Cleanup progresses at Plainfield train derailment site

19 rail cars derail in Plainfield, three leak crude oil

PLAINFIELD – Officials working to contain and clean up about 40,000 gallons of spilled Canadian crude oil from a wooded area near Route 59 and 143rd Street say they expect to have the rest of the derailed rail cars cleared away by Sunday.

Plainfield Deputy Fire Chief Jon Stratton said most of the cars had been removed from the site as of Saturday afternoon. Cleaning up the spilled crude oil will take longer than removing the cars, however.

“This is a very slow, meticulous process,” Stratton said. “It takes a lot of time.”

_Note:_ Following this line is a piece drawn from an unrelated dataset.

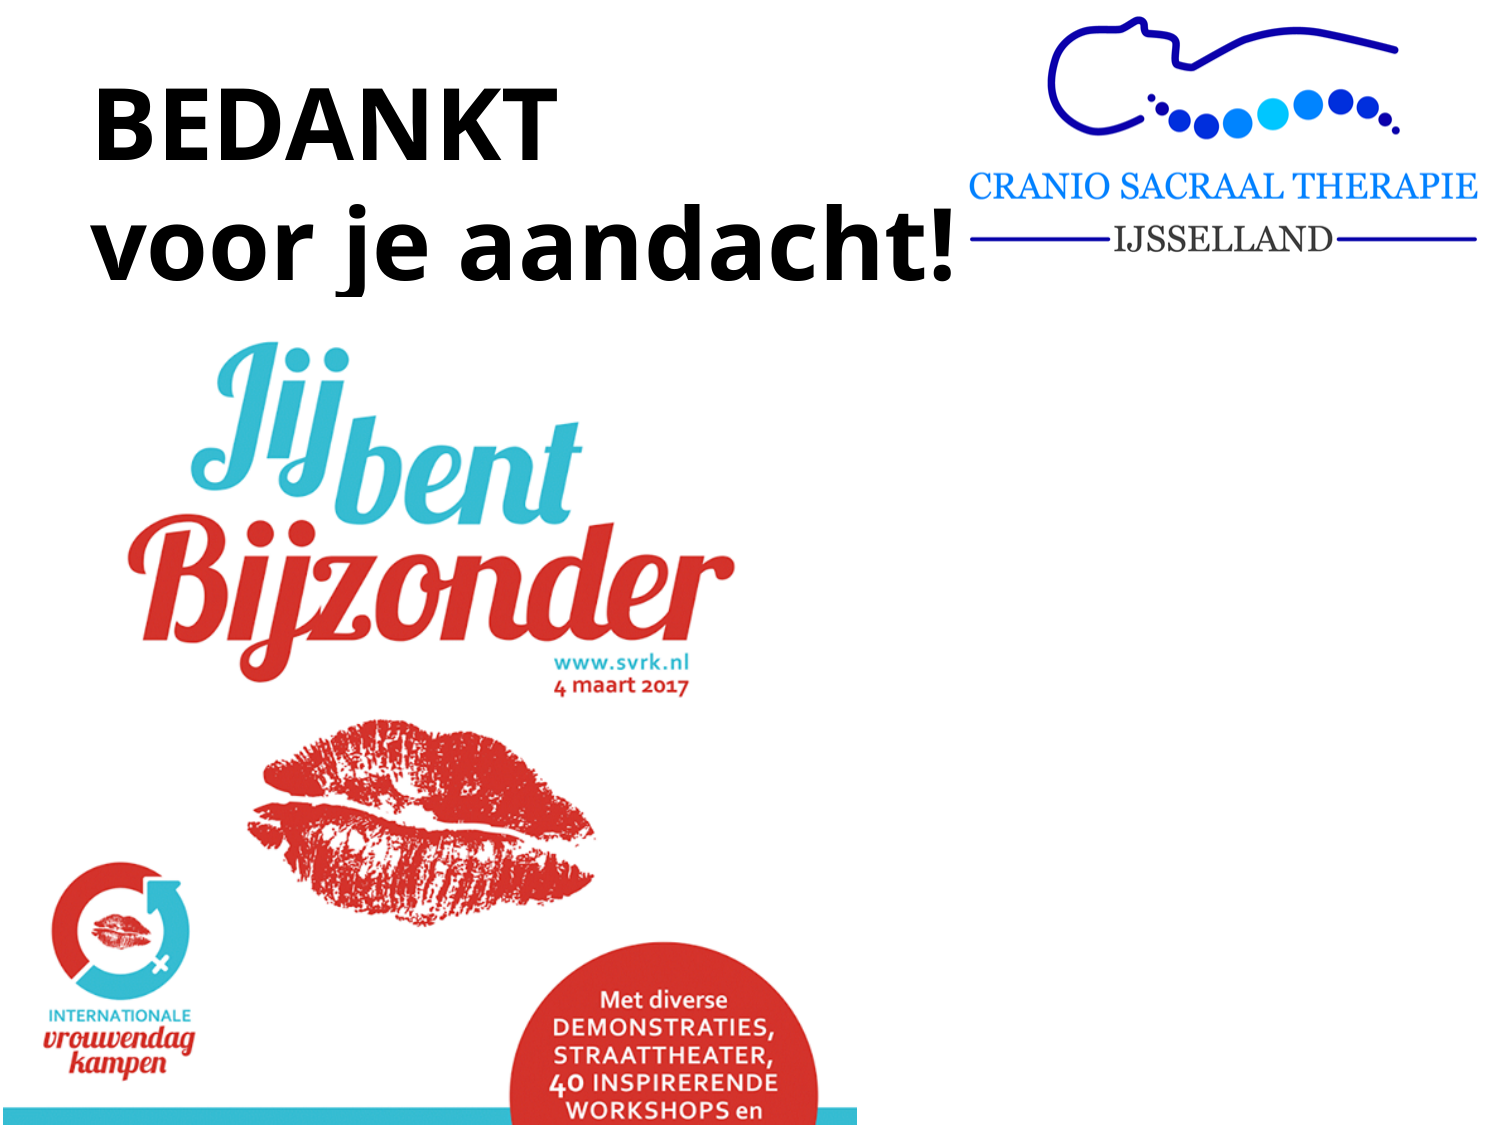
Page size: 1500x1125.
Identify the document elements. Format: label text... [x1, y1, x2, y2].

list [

Local authorities on Saturday issued a call for an investigation by federal authorities into the derailment, which has polluted the environment and could have been much worse had any of the spilled oil burst into flame.

The rail crash occurred around 6:30 p.m. Friday. Environmental Protection Agency representative Mike Beslow estimated that about one and a half train cars’ worth of oil spilled. Each of the 115 tanker cars on the train that crashed can carry 30,000 gallons of crude.

“I am extremely grateful that there have been no injuries reported from this accident so far, but we are facing a dangerous situation that requires a massive cleanup effort,” said Will County Board member Gretchen Fritz, R-Plainfield. “We can’t afford to have something happen like this and put our residents at risk.”

Plainfield resident and former Village Board member Jim Racich said he’s had concerns about possible train mishaps in the past and worries that a worse catastrophe could happen.

“I don’t think trains like that should ride through Plainfield,” Racich said.

Train derailments in recent years nationwide have proven to be worse than Friday’s. In 2016, a Union Pacific train carrying crude oil derailed in Oregon’s Columbia River Gorge near Mosier, which sparked a large fire. In 2015, 21 cars of a 105-car Burlington Northern Santa Fe train carrying oil from North Dakota derailed three miles outside Galena, causing two to burst into flame.

But Plainfield Mayor Michael Collins said that although mishaps are cause for concern, as a lifelong resident he never has seen a derailment happen
in the village. He agreed that the derailment could not have happened in a better place – away from any residential areas. Collins also praised the response and preparedness from the various emergency service departments working on the scene.

“The fire department and police department have gone through a series of training for something like this,” he said.

Stratton said that a hazard is always possible with materials carried by rail through the village. He said a fire or explosion could happen with an ignition source such as power lines or even metal striking metal.

“It could have happened last night,” Stratton said. “Absolutely.”

However, there were no fires or injuries in the derailment, authorities said.

“We believe that, by all standards, that there is no measurable threat to the community,” Plainfield Police Chief John Konopek said.


Authorities said they does not know how the train derailed or how long it will take to clean up the cars, but it would take “quite a bit of time” to get it contained and cleaned up.

It will be up to federal regulators from the Federal Railroad Administration to determine the cause of the crash, with Environmental Protection Agency officials tasked with assessing the damage.

The derailment caused 19 cars in the 115-car train to leave the tracks. Three of the cars were punctured, causing them to spill their contents, said Jim Kvedaras from U.S. Government Affairs at CN Transportation Services.

The holes in the train cars were the size of a walnut and a wrist, Kvedaras said. The third car was driven into the ground but also appeared be leaking. The derailment started at the 75th car of the train, he said.

Foam was used near the derailment site to mitigate the damage caused by the oil.

The foam is meant to blanket the area where the oil was spilled as well as to take away any ignition source that could lead to a fire or explosion. There was concern of the oil leaking into the nearby DuPage River, but Fisher said on Friday that the oil effectively was kept from reaching the river.

“All efforts are being made right now to make sure that continues,” Fisher said.

Fisher also said businesses within a 1,000-foot radius of the spill had been evacuated, but not homes.

The derailment occurred on CN railroad tracks between Route 59 and 143rd Street.

Several area businesses closed on Friday and some remained closed on Saturday, although no evacuation was ordered. Community Christian Church at 24035 Riverwalk Court  in Plainfield is expected to reopen on Sunday.

“This is going to have a large impact on traffic and for people’s ability to get around town,” Fisher said.